If of water really retains a "memory" of substances it has once been in contact with, eventually some chemist will be walking off with a Nobel Prize for demonstrating this effect in a reproducible experiment, and rewriting the text books. It might happen, but I'm not holding my breath. Extraordinary claims like that require extraordinary evidence.
To borrow an example, if I met somebody at a party who told me that he drives a Ford Fiesta, I probably wouldn't question his claim - I've seen many people driving Ford Fiestas with my own eyes and, as Tom Jones would say, it's not unusual. If I met someone at a party who told me that he drives an interplanetary flying saucer, I might be a bit more skeptical. I haven't seen anybody driving a flying saucer and I don't believe that a such a thing as a workable flying saucer exists - as far as I know the nearest thing ever created was a cool-looking Canadian prototype flying disc called the Avrocar, which was cancelled after a few wobbly test flights demonstrated that the craft was unstable when it got more than a few feet off the ground. So as far as I'm concerned, the homeopathic space cadets have got something to prove; either show me your flying saucer, or bugger off back to the mother ship.
2. As someone who pays my National Insurance contributions (with a brief interruption - I've been between jobs for the past two weeks, but start my new one on Monday), I'm paying for some of this stuff. As the British Homeopathic Association boasts here, homeopathy has been available on the National Health Service since the NHS was founded in 1948. There are, apparently, five NHS Homeopathic Hospitals and some General Practitioners will refer patients for homeopathic treatments.

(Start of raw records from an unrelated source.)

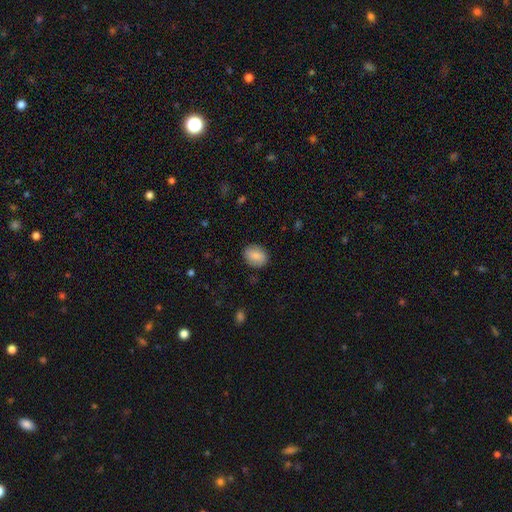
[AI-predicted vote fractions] Smooth or featured: smooth — 84% (featured or disk — 9%)
How rounded: in between — 61% (round — 38%)
Merging: none — 86% (minor disturbance — 10%)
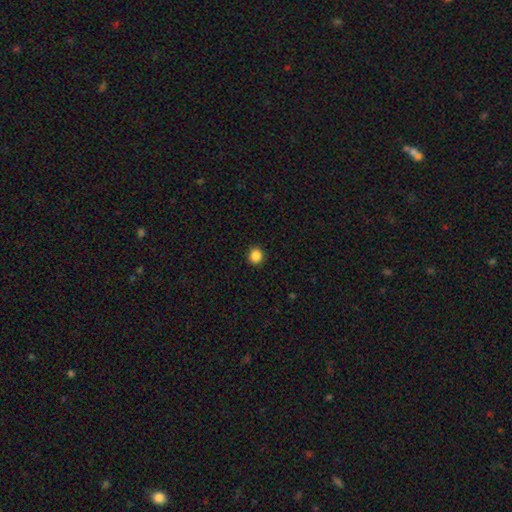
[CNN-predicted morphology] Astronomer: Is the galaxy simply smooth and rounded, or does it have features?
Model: smooth — 86%.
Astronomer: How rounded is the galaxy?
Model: round — 89%.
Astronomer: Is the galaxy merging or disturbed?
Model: none — 93%.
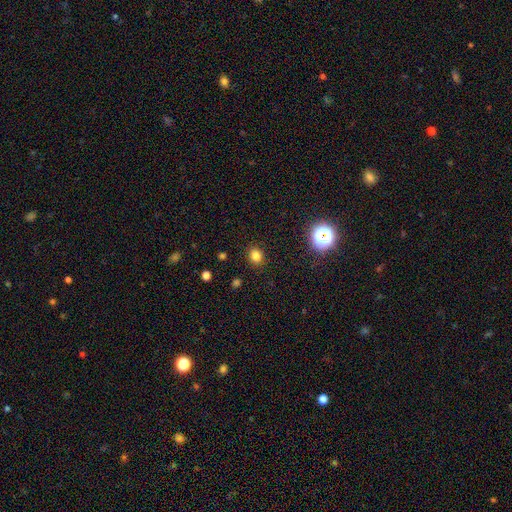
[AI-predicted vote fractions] Smooth or featured?
  - smooth: 80% *
  - star or artifact: 15%
  - featured or disk: 5%
How rounded?
  - round: 60% *
  - in between: 39%
  - cigar-shaped: 1%
Merging?
  - none: 89% *
  - minor disturbance: 7%
  - major disturbance: 3%
  - merger: 1%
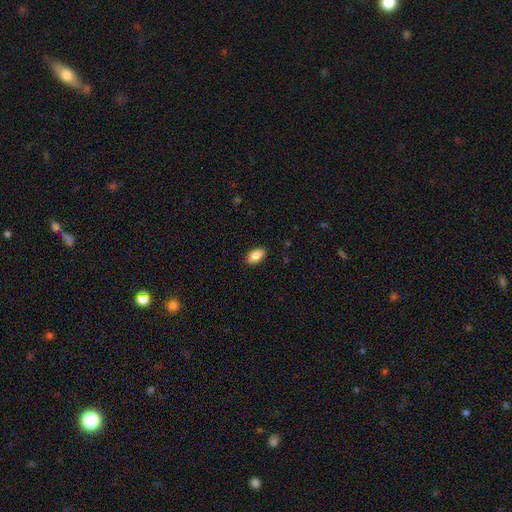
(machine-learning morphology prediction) Smooth or featured? smooth (88%)
How rounded? in between (94%)
Merging? none (89%)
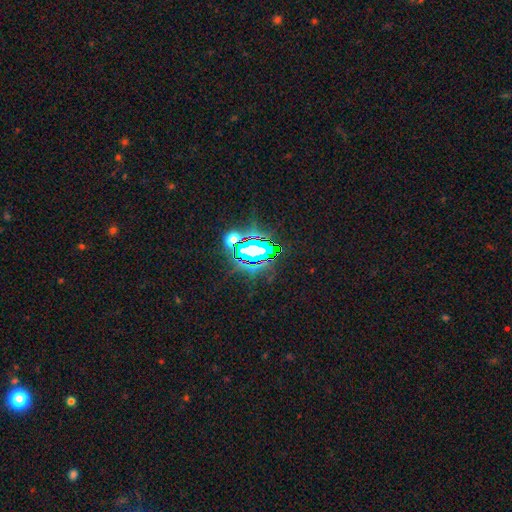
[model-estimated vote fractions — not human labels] Q: Smooth or featured?
A: star or artifact (76%); runner-up: smooth (13%)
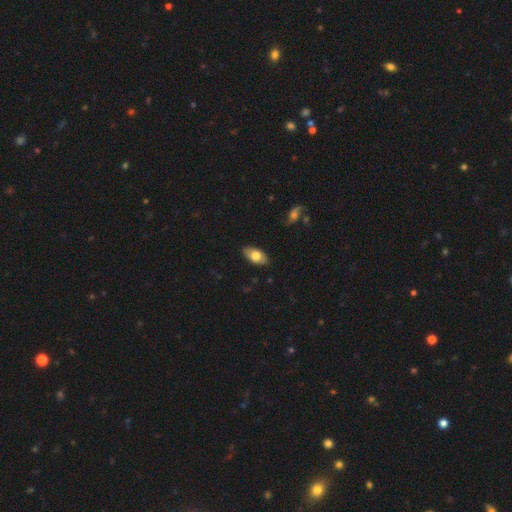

Resources in the NHS are stretched notoriously thinly, so I would expect the minimum standard for a treatment which is funded by public money to be some convincing evidence that it works better than a placebo. As far as I'm aware, properly-conducted trials have never been able to demonstrate this. Until they do, homeopaths, you do have something to prove to all of us whose money funds homeopathy on the NHS and to every patient denied an effective treatment, tested in clinical trials, because some of the money which might have paid for it went to publicly funded homeopathy instead.
So, homeopaths, take up the challenge, prove yourselves right, the skeptics wrong and rub our noses in it if you like. If you can't, then put your toys back in the pram and play nicely.